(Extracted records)

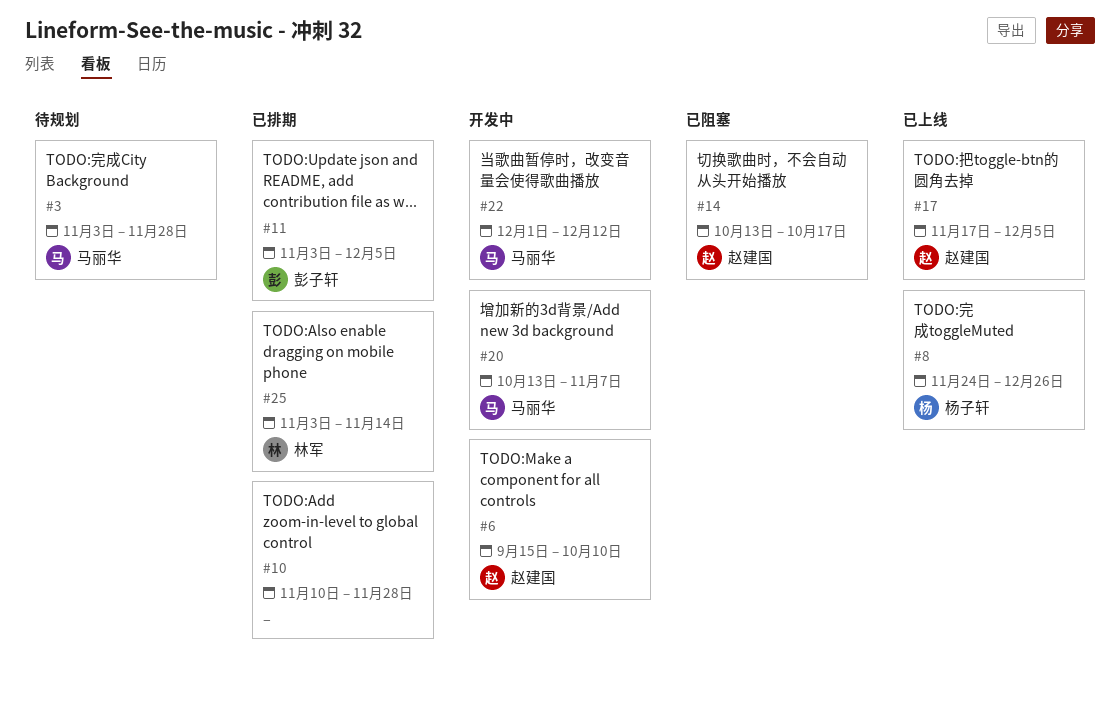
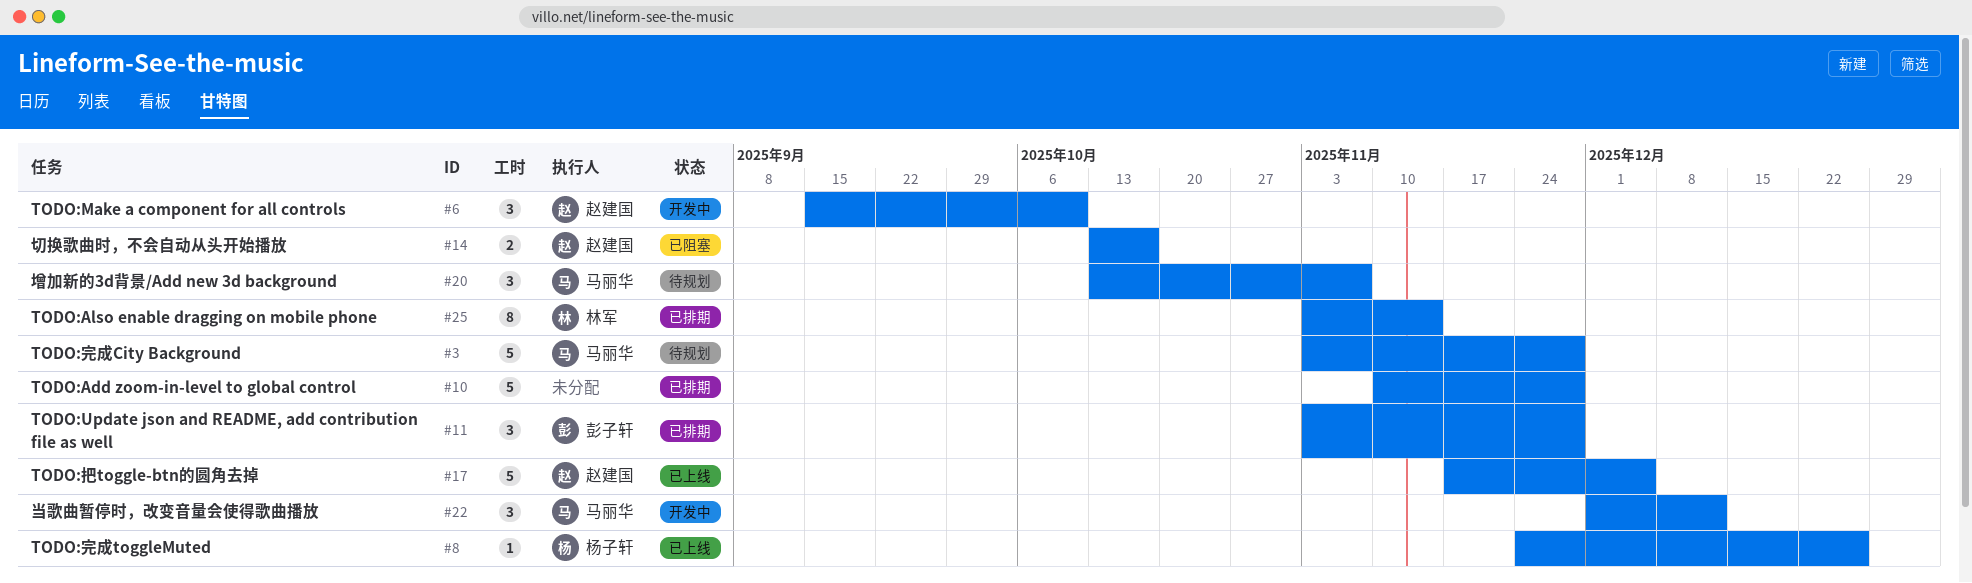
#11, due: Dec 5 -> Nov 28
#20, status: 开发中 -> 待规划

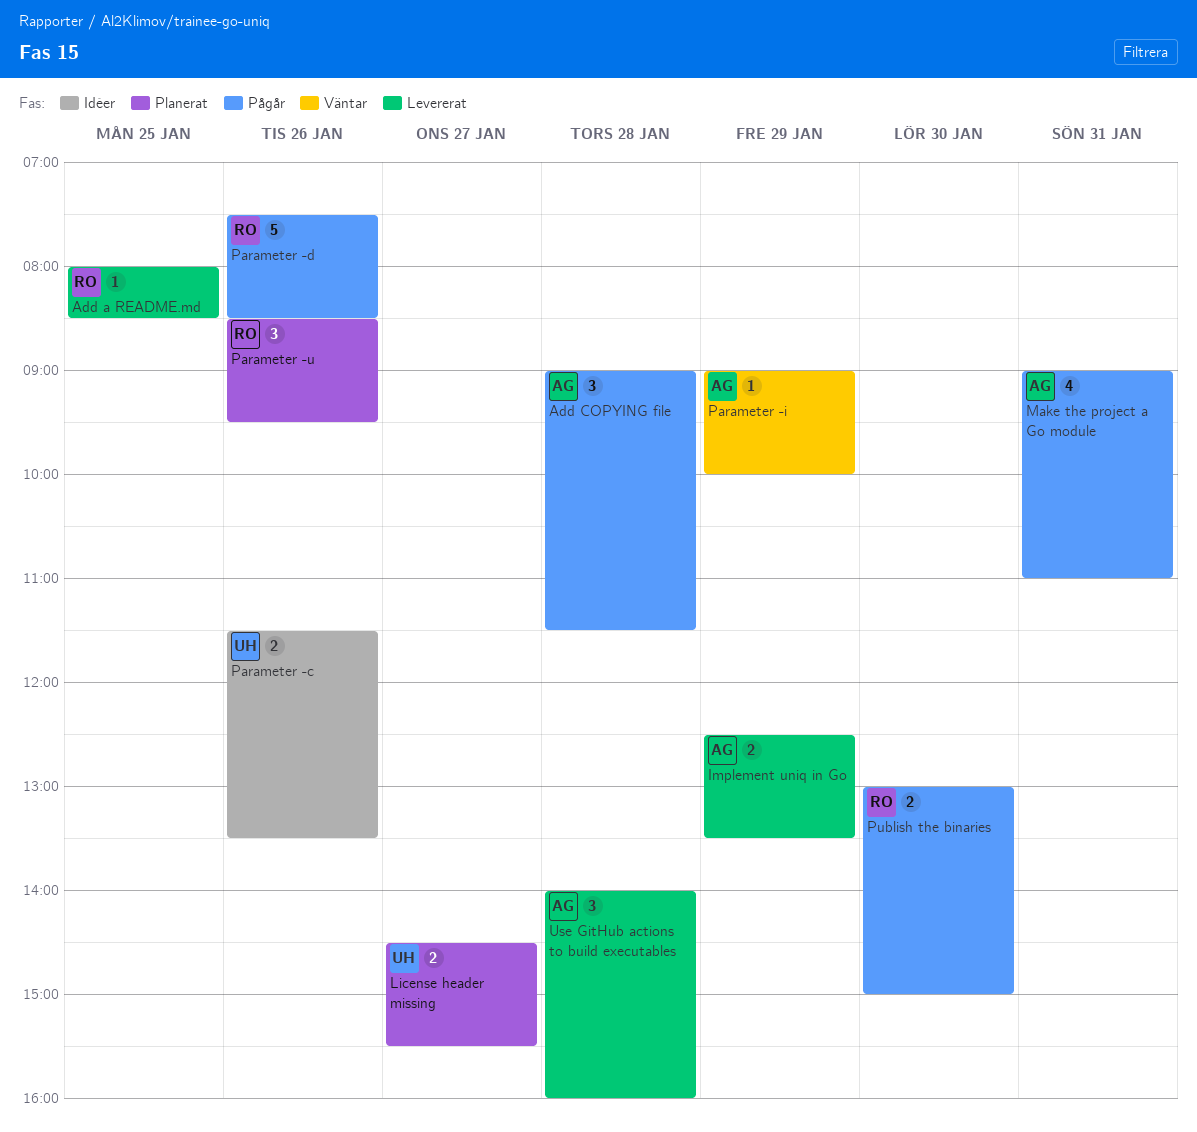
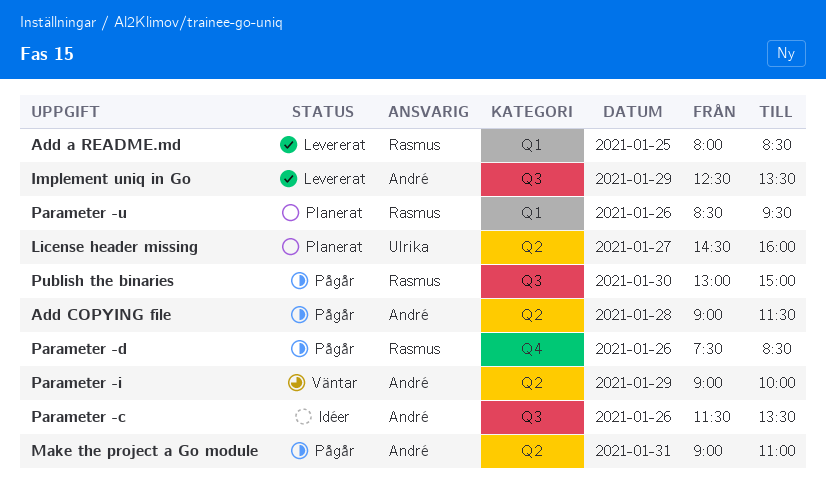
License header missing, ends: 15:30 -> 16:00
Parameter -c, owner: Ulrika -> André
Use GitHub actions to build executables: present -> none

Task item -> Skip every picture. Repeat word for word the lines from the line holding "#20, status: 开发中 -> 待规划" through the end of the entries above.

Reply ->
#20, status: 开发中 -> 待规划

License header missing, ends: 15:30 -> 16:00
Parameter -c, owner: Ulrika -> André
Use GitHub actions to build executables: present -> none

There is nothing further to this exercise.